Однако из сформулированного правила можно найти исключения. Так, для многих приматов энергетический жизненный потенциал составляет 458±89 ккал, а для человека, обезьян капуцина и лемура еще больше — 781±37 ккал.

Другое замечание (уже практического характера) состоит в следующем. Хорошо известно, что интенсивность обмена веществ или скорость поглощения О2 зависит от двигательной активности (частота дыхания бегущего человека значительно больше, чем находящегося в состоянии физического покоя). Не означает ли это, что, чем больше двигательная активность, тем за меньший промежуток времени истратится "энергетический жизненный потенциал"? Вероятно, так считали О. Бальзак, создавая "Шагреневую кожу" и, разумеется, ничего не зная о приведенных здесь величинах "энергетического жизненного потенциала".

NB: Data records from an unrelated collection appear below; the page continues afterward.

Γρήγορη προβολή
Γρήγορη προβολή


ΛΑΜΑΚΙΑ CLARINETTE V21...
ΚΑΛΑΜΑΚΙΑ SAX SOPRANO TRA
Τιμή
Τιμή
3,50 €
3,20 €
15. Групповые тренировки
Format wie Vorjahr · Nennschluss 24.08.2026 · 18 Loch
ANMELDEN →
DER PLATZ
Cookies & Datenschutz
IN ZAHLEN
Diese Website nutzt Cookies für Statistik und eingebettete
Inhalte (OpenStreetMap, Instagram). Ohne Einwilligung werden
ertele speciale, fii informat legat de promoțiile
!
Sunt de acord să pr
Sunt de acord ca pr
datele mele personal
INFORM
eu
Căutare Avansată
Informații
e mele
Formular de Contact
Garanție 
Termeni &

Однако представления о том, что организм, подобно машине, тратит в течение жизни предопределенное количество энергетического фонда, неправильно. Мы уже говорили о том, что биоэнергетический статус организма определяется не только генотипом, но и тренировкой. Да, организм можно научить более экономно тратить "энергетический жизненный потенциал", и люди, вероятно, достигают этого посредством увеличения двигательной активности. Парадокс состоит в том, что для снижения скорости растрачивания потенциала необходимы его траты. Такое заключение подкрепляется результатами многолетних исследований лаборатории возрастной физиологии и патологии, руководимой выдающимся отечественным онтофизиологом и биогеронтологом И. А. Аршавским. На основании этих результатов И. А. Аршавский заключил, что, во-первых, двигательная активность в пределах физиологического стресса является фактором индукции избыточного анаболизма (усиления биосинтетических процессов) и, во-вторых, развитие организма "в условиях действия ограниченной двигательной активности или в условиях избыточного действия двигательных нагрузок, выходящих за пределы физиологического стресса", определяет преждевременное старение и снижение продолжительности жизни.

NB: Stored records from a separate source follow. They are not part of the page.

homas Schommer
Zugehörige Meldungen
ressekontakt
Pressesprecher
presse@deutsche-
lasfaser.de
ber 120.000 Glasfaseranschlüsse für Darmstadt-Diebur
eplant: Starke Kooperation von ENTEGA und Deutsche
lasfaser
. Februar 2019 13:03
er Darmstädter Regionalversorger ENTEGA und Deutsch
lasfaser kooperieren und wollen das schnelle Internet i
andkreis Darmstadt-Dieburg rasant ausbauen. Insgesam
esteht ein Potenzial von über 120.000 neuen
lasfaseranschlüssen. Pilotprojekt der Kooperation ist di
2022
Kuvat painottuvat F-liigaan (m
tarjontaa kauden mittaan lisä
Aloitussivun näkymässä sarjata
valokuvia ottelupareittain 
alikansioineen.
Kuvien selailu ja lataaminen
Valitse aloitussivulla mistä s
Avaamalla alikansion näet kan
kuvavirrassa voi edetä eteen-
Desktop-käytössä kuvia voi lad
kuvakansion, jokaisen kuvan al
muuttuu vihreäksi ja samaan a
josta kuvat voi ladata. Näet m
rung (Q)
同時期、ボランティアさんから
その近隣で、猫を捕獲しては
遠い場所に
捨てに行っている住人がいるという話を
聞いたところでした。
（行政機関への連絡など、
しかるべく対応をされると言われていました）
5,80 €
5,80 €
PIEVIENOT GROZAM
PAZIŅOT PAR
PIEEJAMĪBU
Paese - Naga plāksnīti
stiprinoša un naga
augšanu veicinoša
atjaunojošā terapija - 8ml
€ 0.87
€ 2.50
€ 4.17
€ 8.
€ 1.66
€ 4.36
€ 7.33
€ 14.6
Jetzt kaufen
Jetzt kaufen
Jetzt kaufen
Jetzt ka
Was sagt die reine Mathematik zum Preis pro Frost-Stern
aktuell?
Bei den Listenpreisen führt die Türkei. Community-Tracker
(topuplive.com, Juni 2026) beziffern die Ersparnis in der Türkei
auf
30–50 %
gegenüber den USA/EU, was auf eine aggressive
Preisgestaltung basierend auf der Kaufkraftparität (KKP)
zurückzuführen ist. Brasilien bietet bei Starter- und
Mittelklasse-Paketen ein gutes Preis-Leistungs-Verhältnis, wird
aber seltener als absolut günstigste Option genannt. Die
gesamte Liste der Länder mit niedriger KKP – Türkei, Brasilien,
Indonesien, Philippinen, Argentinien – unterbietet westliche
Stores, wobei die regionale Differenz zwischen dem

Таким образом, неодинаковая продолжительность жизни у разных видов млекопитающих может быть объяснена различием их "энергетических потенциалов" и известным правилом о благотворном влиянии на организм физических тренировок. Оказывается, что оба правила соответствуют друг другу. Способность организма к адаптации на различных уровнях его организации (в том числе и молекулярно-клеточном) — вот то ключевое свойство, которое позволяет объяснить сформулированное здесь "противоречие" и многие другие биологические парадоксы. Поэтому-то среди млекопитающих с относительно большой естественной двигательной активностью величина основного обмена (или количество О2, поглощаемого в состоянии покоя) может быть меньше, чем у животных с относительно небольшой естественной двигательной активностью.

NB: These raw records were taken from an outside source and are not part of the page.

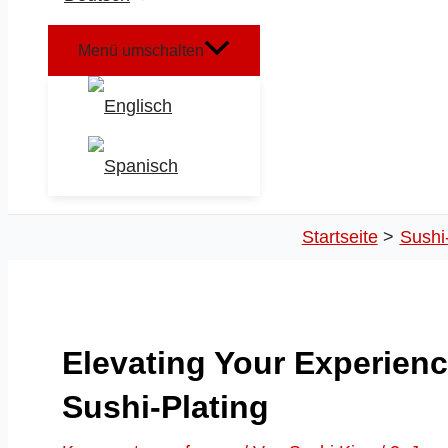
Menü umschalten
Startseite
Sushi
Elevating Your Experienc
Sushi-Plating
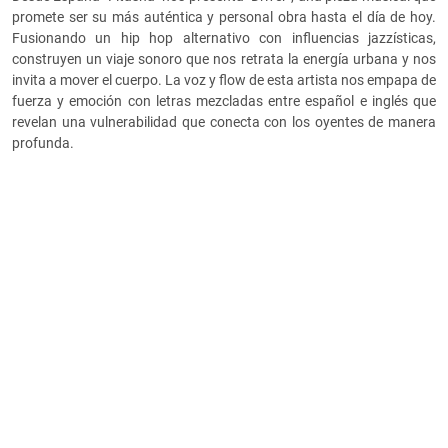
promete ser su más auténtica y personal obra hasta el día de hoy.
Fusionando un hip hop alternativo con influencias jazzísticas,
construyen un viaje sonoro que nos retrata la energía urbana y nos
invita a mover el cuerpo. La voz y flow de esta artista nos empapa de
fuerza y emoción con letras mezcladas entre español e inglés que
revelan una vulnerabilidad que conecta con los oyentes de manera
profunda.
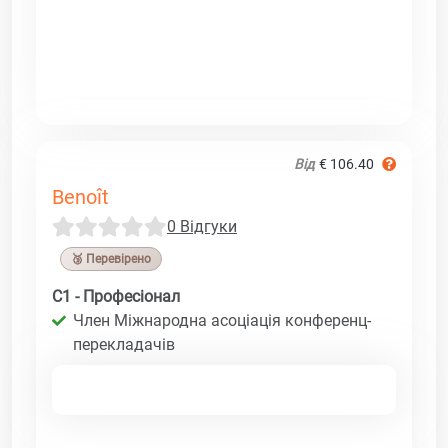
Від
€ 106.40
Benoît
0 Відгуки
🥉 Перевірено
C1 - Професіонал
Член Міжнародна асоціація конференц-
перекладачів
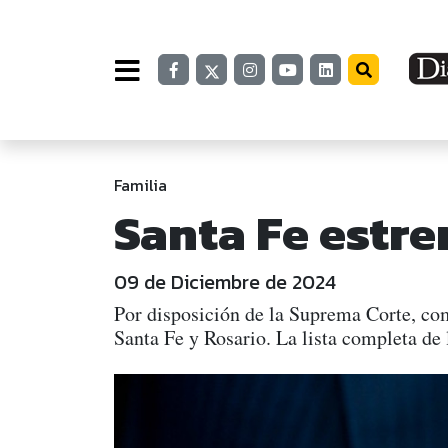
Familia
Santa Fe estr
09 de Diciembre de 2024
Por disposición de la Suprema Corte, co
Santa Fe y Rosario. La lista completa de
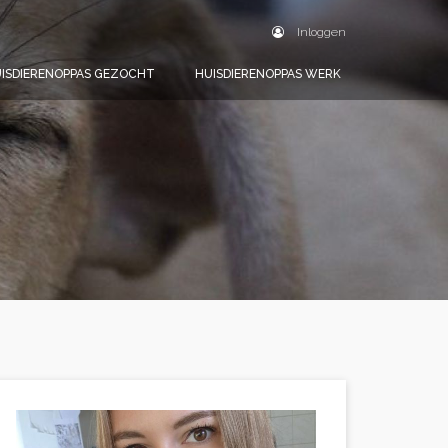
Inloggen
ISDIERENOPPAS GEZOCHT
HUISDIERENOPPAS WERK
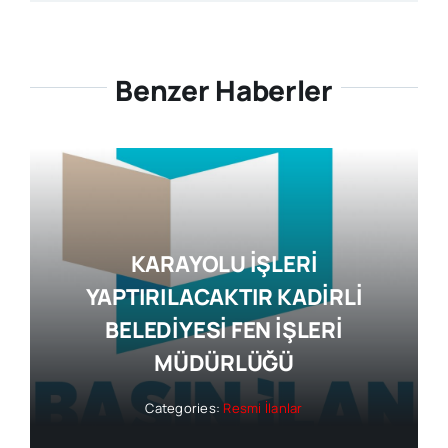
Benzer Haberler
KARAYOLU İŞLERİ
YAPTIRILACAKTIR KADİRLİ
BELEDİYESİ FEN İŞLERİ
MÜDÜRLÜĞÜ
Categories:
Resmi İlanlar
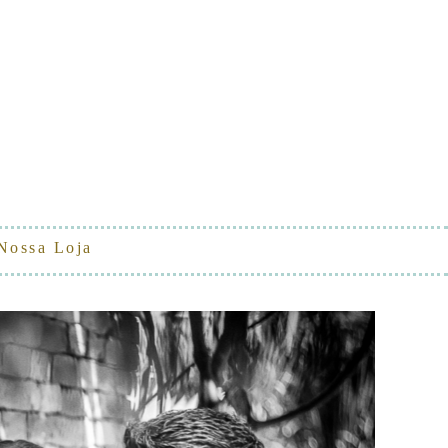
Nossa Loja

Проведенный нами анализ биологических закономерностей позволяет считать низкую физическую активность фактором, отнюдь не способствующим долголетию. Но теперь нельзя согласиться и с теми, кто ратует за резкое увеличение двигательной активности. Это увеличение должно быть умеренным, тренирующим механизмы регуляции метаболизма в пределах адаптационных способностей организма (или в пределах физиологического стресса, по выражению И. А. Аршавского), а не только истощающим энергетический жизненный потенциал. Но адаптационная способность организма в существенной степени зависит от его генетической конституции. Таким образом, пределы благотворного действия и интенсивности двигательной активности должны быть для разных людей различными.

Вопрос о конкретных путях определения индивидуальных оптимальных физических нагрузок уже выходит за рамки проблем, обсуждаемых в этой книге. Наша задача состояла в том, чтобы найти молекулярные основы для поиска такого оптимума и для дополнительной количественной характеристики адаптационной способности организма. Одной из таких характеристик может служить величина отношения скорости образования кислородных радикалов, Н2О2, перекисей липидов к концентрации защитных ферментов (особенно супероксиддисмутазы) и низкомолекулярных антиоксидантов. Если в условиях достаточно полного энергетического обеспечения клеток и тканей это отношение мало, то можно говорить о высокой адаптационной способности.